# [GIVEN EXERCISE]
Reproduce the entries verbatim, starting at the beginning of the entries and ending at the line that contains "text_box Diffusion des", with both ends included.

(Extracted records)
☆ ☆ ☆
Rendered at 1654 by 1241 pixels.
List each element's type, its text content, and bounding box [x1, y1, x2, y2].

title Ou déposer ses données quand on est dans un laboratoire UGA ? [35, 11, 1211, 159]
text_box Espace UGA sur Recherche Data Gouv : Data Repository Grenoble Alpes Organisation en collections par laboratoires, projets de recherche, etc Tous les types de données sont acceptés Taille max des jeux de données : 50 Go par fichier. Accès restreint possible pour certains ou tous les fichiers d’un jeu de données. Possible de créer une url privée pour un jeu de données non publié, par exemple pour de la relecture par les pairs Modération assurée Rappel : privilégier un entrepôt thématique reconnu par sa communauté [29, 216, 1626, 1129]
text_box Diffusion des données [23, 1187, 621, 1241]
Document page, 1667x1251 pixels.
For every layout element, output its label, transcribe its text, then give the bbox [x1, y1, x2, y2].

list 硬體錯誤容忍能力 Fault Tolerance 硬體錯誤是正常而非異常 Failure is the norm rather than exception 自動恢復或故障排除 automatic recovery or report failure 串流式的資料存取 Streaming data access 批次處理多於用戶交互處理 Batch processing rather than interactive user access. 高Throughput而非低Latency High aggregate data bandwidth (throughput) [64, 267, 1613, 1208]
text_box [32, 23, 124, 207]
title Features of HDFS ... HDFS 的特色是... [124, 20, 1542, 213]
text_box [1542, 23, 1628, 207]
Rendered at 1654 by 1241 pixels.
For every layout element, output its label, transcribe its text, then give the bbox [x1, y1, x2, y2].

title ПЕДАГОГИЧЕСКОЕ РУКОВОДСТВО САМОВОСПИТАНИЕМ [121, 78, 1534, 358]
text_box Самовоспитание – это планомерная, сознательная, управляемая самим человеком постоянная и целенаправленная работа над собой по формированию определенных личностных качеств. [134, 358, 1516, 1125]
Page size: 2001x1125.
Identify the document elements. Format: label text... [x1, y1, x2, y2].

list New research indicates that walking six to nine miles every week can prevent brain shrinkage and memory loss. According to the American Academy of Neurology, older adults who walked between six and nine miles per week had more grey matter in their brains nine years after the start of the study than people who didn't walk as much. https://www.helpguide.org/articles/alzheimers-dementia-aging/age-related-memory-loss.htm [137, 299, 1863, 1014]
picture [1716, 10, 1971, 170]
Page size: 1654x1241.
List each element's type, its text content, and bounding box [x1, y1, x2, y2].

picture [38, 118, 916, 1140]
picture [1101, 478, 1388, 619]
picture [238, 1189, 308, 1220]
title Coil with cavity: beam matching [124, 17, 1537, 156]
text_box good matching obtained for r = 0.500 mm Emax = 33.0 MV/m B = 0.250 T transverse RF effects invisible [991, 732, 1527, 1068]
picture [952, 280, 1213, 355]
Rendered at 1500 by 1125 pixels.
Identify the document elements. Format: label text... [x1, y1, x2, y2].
☆ ☆ ☆
# [RESULT BELOW]
Rendered at 1654 by 1241 pixels.
List each element's type, its text content, and bounding box [x1, y1, x2, y2].

title Ou déposer ses données quand on est dans un laboratoire UGA ? [35, 11, 1211, 159]
text_box Espace UGA sur Recherche Data Gouv : Data Repository Grenoble Alpes Organisation en collections par laboratoires, projets de recherche, etc Tous les types de données sont acceptés Taille max des jeux de données : 50 Go par fichier. Accès restreint possible pour certains ou tous les fichiers d’un jeu de données. Possible de créer une url privée pour un jeu de données non publié, par exemple pour de la relecture par les pairs Modération assurée Rappel : privilégier un entrepôt thématique reconnu par sa communauté [29, 216, 1626, 1129]
text_box Diffusion des données [23, 1187, 621, 1241]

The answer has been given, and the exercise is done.